By Christian Bluhm , Ludger Overbeck. The financial industry is swamped by credit products whose economic performance is linked to the performance of some underlying portfolio of credit-risky instruments, like loans, bonds, swaps, or asset-backed securities.
Financial institutions continuously use these products for tailor-made long…. While the valuation of standard American option contracts has now achieved a fair degree of maturity, much work remains to be done regarding the new contractual forms that are constantly emerging in response to evolving economic conditions and regulations. Focusing on recent developments in the…. By Peter Tankov , Rama Cont. During the last decade, financial models based on jump processes have acquired increasing popularity in risk management and option pricing.
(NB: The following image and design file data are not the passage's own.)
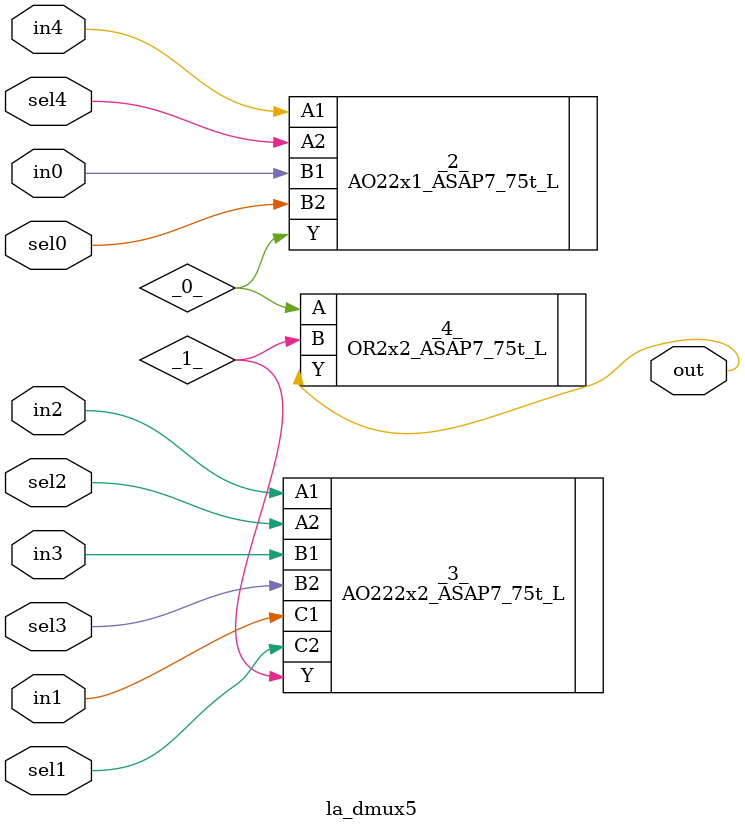
<source format=v>

/* Generated by Yosys 0.37 (git sha1 a5c7f69ed, clang 14.0.0-1ubuntu1.1 -fPIC -Os) */

module la_dmux5(sel4, sel3, sel2, sel1, sel0, in4, in3, in2, in1, in0, out);
  wire _0_;
  wire _1_;
  input in0;
  wire in0;
  input in1;
  wire in1;
  input in2;
  wire in2;
  input in3;
  wire in3;
  input in4;
  wire in4;
  output out;
  wire out;
  input sel0;
  wire sel0;
  input sel1;
  wire sel1;
  input sel2;
  wire sel2;
  input sel3;
  wire sel3;
  input sel4;
  wire sel4;
  AO22x1_ASAP7_75t_L _2_ (
    .A1(in4),
    .A2(sel4),
    .B1(in0),
    .B2(sel0),
    .Y(_0_)
  );
  AO222x2_ASAP7_75t_L _3_ (
    .A1(in2),
    .A2(sel2),
    .B1(in3),
    .B2(sel3),
    .C1(in1),
    .C2(sel1),
    .Y(_1_)
  );
  OR2x2_ASAP7_75t_L _4_ (
    .A(_0_),
    .B(_1_),
    .Y(out)
  );
endmodule

</source>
Much has been published on the subject, but the technical nature of most papers makes them difficult for….
Qian The goal of Portfolio Rebalancing is to provide mathematical and empirical analysis of the effects of portfolio rebalancing on portfolio returns and risks. Emphasis on PDE-based methods. Objective Introduce the main methods for efficient numerical valuation of derivative contracts in a Black Scholes as well as in incomplete markets due Levy processes or due to stochastic volatility models. Review of option pricing.
Wiener and Levy price process models. Deterministic, local and stochastic volatility models. Finite Difference Methods for option pricing. Relation to bi- and multinomial trees. Please fill in a complete birthday Enter a valid birthday. Skin care Face Body. What happens when I have an item in my cart but it is less than the eligibility threshold? Should I pay a subscription fee to always have free shipping?